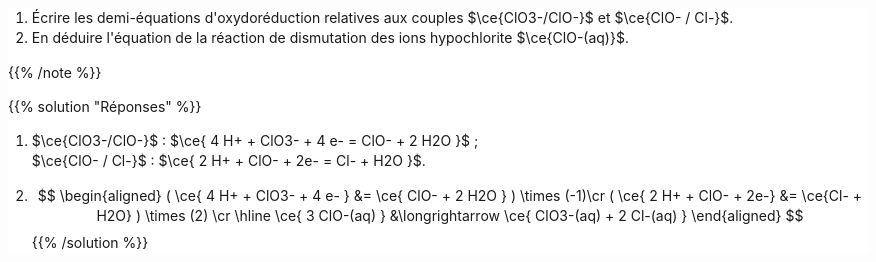 1. Écrire les demi-équations d'oxydoréduction relatives aux couples $\ce{ClO3-/ClO-}$ et $\ce{ClO- / Cl-}$.
1. En déduire l'équation de la réaction de dismutation des ions hypochlorite $\ce{ClO-(aq)}$.

{{% /note %}}

{{% solution "Réponses" %}}
1. $\ce{ClO3-/ClO-}$&nbsp;: $\ce{ 4 H+ + ClO3- + 4 e- = ClO- + 2 H2O }$&nbsp;;       
$\ce{ClO- / Cl-}$&nbsp;: $\ce{ 2 H+ + ClO- + 2e- = Cl- + H2O  }$.

1. $$
\begin{aligned}
( \ce{ 4 H+ + ClO3- + 4 e- } &= \ce{ ClO- + 2 H2O } ) \times (-1)\cr
( \ce{ 2 H+ + ClO- + 2e-} &= \ce{Cl- + H2O} ) \times (2) \cr
\hline
\ce{ 3 ClO-(aq) } &\longrightarrow \ce{ ClO3-(aq) + 2 Cl-(aq) } 
\end{aligned}
$$
{{% /solution %}}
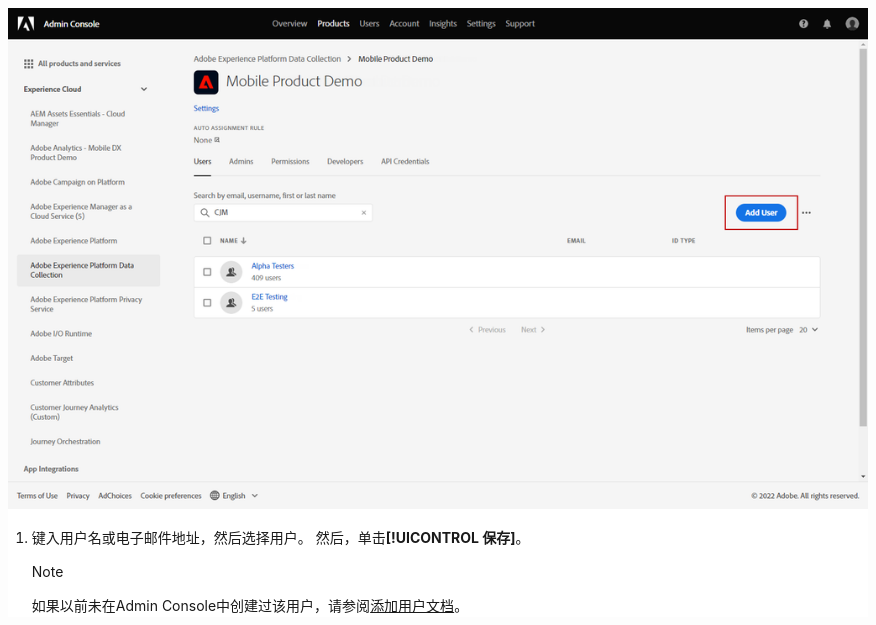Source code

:    ![](assets/push_product_6.png)

1. 键入用户名或电子邮件地址，然后选择用户。 然后，单击&#x200B;**[!UICONTROL 保存]**。

   >[!NOTE]
   >
   >如果以前未在Admin Console中创建过该用户，请参阅[添加用户文档](https://helpx.adobe.com/cn/enterprise/admin-guide.html/enterprise/using/manage-users-individually.ug.html#add-users)。

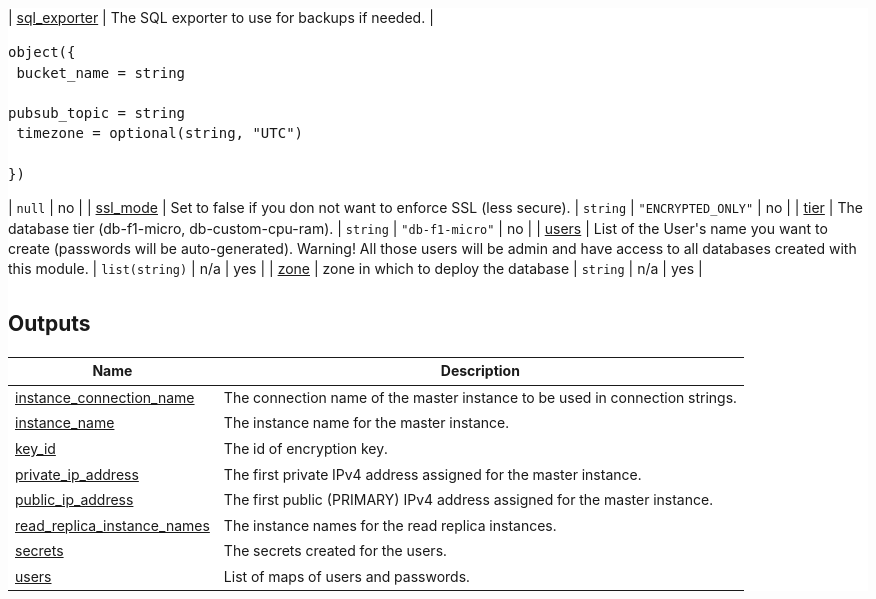 | <a name="input_sql_exporter"></a> [sql\_exporter](#input\_sql\_exporter) | The SQL exporter to use for backups if needed. | <pre>object({<br/>    bucket_name  = string<br/>    pubsub_topic = string<br/>    timezone     = optional(string, "UTC")<br/>  })</pre> | `null` | no |
| <a name="input_ssl_mode"></a> [ssl\_mode](#input\_ssl\_mode) | Set to false if you don not want to enforce SSL (less secure). | `string` | `"ENCRYPTED_ONLY"` | no |
| <a name="input_tier"></a> [tier](#input\_tier) | The database tier (db-f1-micro, db-custom-cpu-ram). | `string` | `"db-f1-micro"` | no |
| <a name="input_users"></a> [users](#input\_users) | List of the User's name you want to create (passwords will be auto-generated). Warning! All those users will be admin and have access to all databases created with this module. | `list(string)` | n/a | yes |
| <a name="input_zone"></a> [zone](#input\_zone) | zone in which to deploy the database | `string` | n/a | yes |

## Outputs

| Name | Description |
|------|-------------|
| <a name="output_instance_connection_name"></a> [instance\_connection\_name](#output\_instance\_connection\_name) | The connection name of the master instance to be used in connection strings. |
| <a name="output_instance_name"></a> [instance\_name](#output\_instance\_name) | The instance name for the master instance. |
| <a name="output_key_id"></a> [key\_id](#output\_key\_id) | The id of encryption key. |
| <a name="output_private_ip_address"></a> [private\_ip\_address](#output\_private\_ip\_address) | The first private IPv4 address assigned for the master instance. |
| <a name="output_public_ip_address"></a> [public\_ip\_address](#output\_public\_ip\_address) | The first public (PRIMARY) IPv4 address assigned for the master instance. |
| <a name="output_read_replica_instance_names"></a> [read\_replica\_instance\_names](#output\_read\_replica\_instance\_names) | The instance names for the read replica instances. |
| <a name="output_secrets"></a> [secrets](#output\_secrets) | The secrets created for the users. |
| <a name="output_users"></a> [users](#output\_users) | List of maps of users and passwords. |

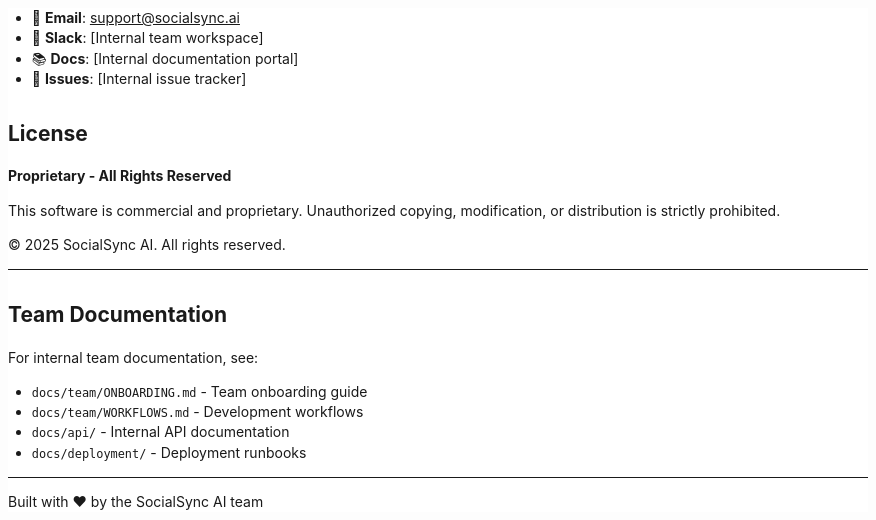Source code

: - 📧 **Email**: support@socialsync.ai
- 💬 **Slack**: [Internal team workspace]
- 📚 **Docs**: [Internal documentation portal]
- 🐛 **Issues**: [Internal issue tracker]

## License

**Proprietary - All Rights Reserved**

This software is commercial and proprietary. Unauthorized copying, modification, or distribution is strictly prohibited.

© 2025 SocialSync AI. All rights reserved.

---

## Team Documentation

For internal team documentation, see:
- `docs/team/ONBOARDING.md` - Team onboarding guide
- `docs/team/WORKFLOWS.md` - Development workflows
- `docs/api/` - Internal API documentation
- `docs/deployment/` - Deployment runbooks

---

Built with ❤️ by the SocialSync AI team
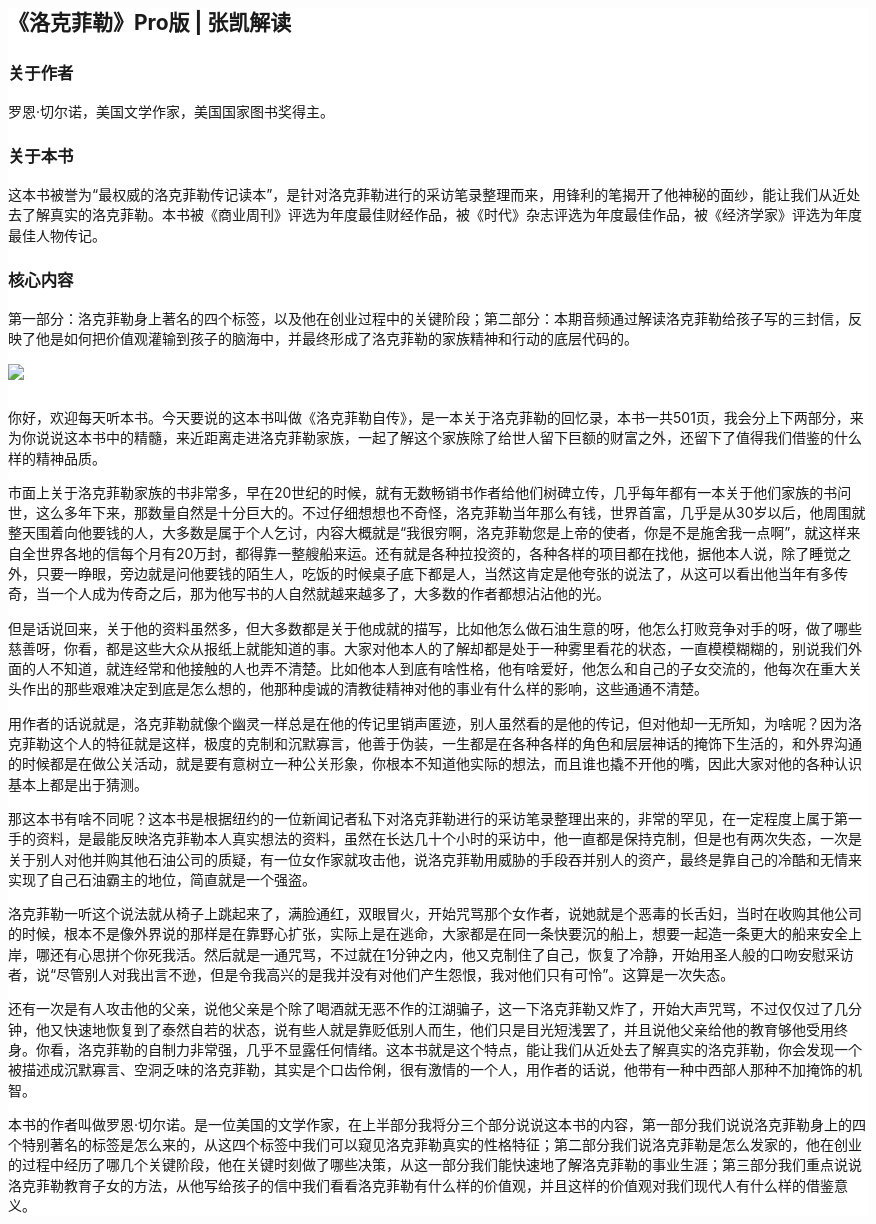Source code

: ## 《洛克菲勒》Pro版 | 张凯解读

### 关于作者

罗恩·切尔诺，美国文学作家，美国国家图书奖得主。

### 关于本书

这本书被誉为“最权威的洛克菲勒传记读本”，是针对洛克菲勒进行的采访笔录整理而来，用锋利的笔揭开了他神秘的面纱，能让我们从近处去了解真实的洛克菲勒。本书被《商业周刊》评选为年度最佳财经作品，被《时代》杂志评选为年度最佳作品，被《经济学家》评选为年度最佳人物传记。

### 核心内容

第一部分：洛克菲勒身上著名的四个标签，以及他在创业过程中的关键阶段；第二部分：本期音频通过解读洛克菲勒给孩子写的三封信，反映了他是如何把价值观灌输到孩子的脑海中，并最终形成了洛克菲勒的家族精神和行动的底层代码的。

<img  src="https://piccdn3.umiwi.com/img/201705/17/201705170018212117276431.jpg" width="0"/>

###  



你好，欢迎每天听本书。今天要说的这本书叫做《洛克菲勒自传》，是一本关于洛克菲勒的回忆录，本书一共501页，我会分上下两部分，来为你说说这本书中的精髓，来近距离走进洛克菲勒家族，一起了解这个家族除了给世人留下巨额的财富之外，还留下了值得我们借鉴的什么样的精神品质。

市面上关于洛克菲勒家族的书非常多，早在20世纪的时候，就有无数畅销书作者给他们树碑立传，几乎每年都有一本关于他们家族的书问世，这么多年下来，那数量自然是十分巨大的。不过仔细想想也不奇怪，洛克菲勒当年那么有钱，世界首富，几乎是从30岁以后，他周围就整天围着向他要钱的人，大多数是属于个人乞讨，内容大概就是“我很穷啊，洛克菲勒您是上帝的使者，你是不是施舍我一点啊”，就这样来自全世界各地的信每个月有20万封，都得靠一整艘船来运。还有就是各种拉投资的，各种各样的项目都在找他，据他本人说，除了睡觉之外，只要一睁眼，旁边就是问他要钱的陌生人，吃饭的时候桌子底下都是人，当然这肯定是他夸张的说法了，从这可以看出他当年有多传奇，当一个人成为传奇之后，那为他写书的人自然就越来越多了，大多数的作者都想沾沾他的光。

但是话说回来，关于他的资料虽然多，但大多数都是关于他成就的描写，比如他怎么做石油生意的呀，他怎么打败竞争对手的呀，做了哪些慈善呀，你看，都是这些大众从报纸上就能知道的事。大家对他本人的了解却都是处于一种雾里看花的状态，一直模模糊糊的，别说我们外面的人不知道，就连经常和他接触的人也弄不清楚。比如他本人到底有啥性格，他有啥爱好，他怎么和自己的子女交流的，他每次在重大关头作出的那些艰难决定到底是怎么想的，他那种虔诚的清教徒精神对他的事业有什么样的影响，这些通通不清楚。

用作者的话说就是，洛克菲勒就像个幽灵一样总是在他的传记里销声匿迹，别人虽然看的是他的传记，但对他却一无所知，为啥呢？因为洛克菲勒这个人的特征就是这样，极度的克制和沉默寡言，他善于伪装，一生都是在各种各样的角色和层层神话的掩饰下生活的，和外界沟通的时候都是在做公关活动，就是要有意树立一种公关形象，你根本不知道他实际的想法，而且谁也撬不开他的嘴，因此大家对他的各种认识基本上都是出于猜测。

那这本书有啥不同呢？这本书是根据纽约的一位新闻记者私下对洛克菲勒进行的采访笔录整理出来的，非常的罕见，在一定程度上属于第一手的资料，是最能反映洛克菲勒本人真实想法的资料，虽然在长达几十个小时的采访中，他一直都是保持克制，但是也有两次失态，一次是关于别人对他并购其他石油公司的质疑，有一位女作家就攻击他，说洛克菲勒用威胁的手段吞并别人的资产，最终是靠自己的冷酷和无情来实现了自己石油霸主的地位，简直就是一个强盗。

洛克菲勒一听这个说法就从椅子上跳起来了，满脸通红，双眼冒火，开始咒骂那个女作者，说她就是个恶毒的长舌妇，当时在收购其他公司的时候，根本不是像外界说的那样是在靠野心扩张，实际上是在逃命，大家都是在同一条快要沉的船上，想要一起造一条更大的船来安全上岸，哪还有心思拼个你死我活。然后就是一通咒骂，不过就在1分钟之内，他又克制住了自己，恢复了冷静，开始用圣人般的口吻安慰采访者，说“尽管别人对我出言不逊，但是令我高兴的是我并没有对他们产生怨恨，我对他们只有可怜”。这算是一次失态。

还有一次是有人攻击他的父亲，说他父亲是个除了喝酒就无恶不作的江湖骗子，这一下洛克菲勒又炸了，开始大声咒骂，不过仅仅过了几分钟，他又快速地恢复到了泰然自若的状态，说有些人就是靠贬低别人而生，他们只是目光短浅罢了，并且说他父亲给他的教育够他受用终身。你看，洛克菲勒的自制力非常强，几乎不显露任何情绪。这本书就是这个特点，能让我们从近处去了解真实的洛克菲勒，你会发现一个被描述成沉默寡言、空洞乏味的洛克菲勒，其实是个口齿伶俐，很有激情的一个人，用作者的话说，他带有一种中西部人那种不加掩饰的机智。

本书的作者叫做罗恩·切尔诺。是一位美国的文学作家，在上半部分我将分三个部分说说这本书的内容，第一部分我们说说洛克菲勒身上的四个特别著名的标签是怎么来的，从这四个标签中我们可以窥见洛克菲勒真实的性格特征；第二部分我们说洛克菲勒是怎么发家的，他在创业的过程中经历了哪几个关键阶段，他在关键时刻做了哪些决策，从这一部分我们能快速地了解洛克菲勒的事业生涯；第三部分我们重点说说洛克菲勒教育子女的方法，从他写给孩子的信中我们看看洛克菲勒有什么样的价值观，并且这样的价值观对我们现代人有什么样的借鉴意义。

###  


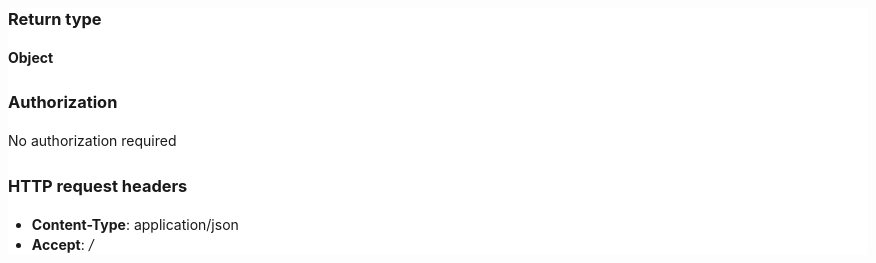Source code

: ### Return type

**Object**

### Authorization

No authorization required

### HTTP request headers

 - **Content-Type**: application/json
 - **Accept**: */*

· · · ·

### Required action
Echo the lines verbatim, from the first one down through the line containing "2e- = Cl- + H2O", and leave the pictures out.

### Response box
 1. Écrire les demi-équations d'oxydoréduction relatives aux couples $\ce{ClO3-/ClO-}$ et $\ce{ClO- / Cl-}$.
1. En déduire l'équation de la réaction de dismutation des ions hypochlorite $\ce{ClO-(aq)}$.

{{% /note %}}

{{% solution "Réponses" %}}
1. $\ce{ClO3-/ClO-}$&nbsp;: $\ce{ 4 H+ + ClO3- + 4 e- = ClO- + 2 H2O }$&nbsp;;       
$\ce{ClO- / Cl-}$&nbsp;: $\ce{ 2 H+ + ClO- + 2e- = Cl- + H2O  }$.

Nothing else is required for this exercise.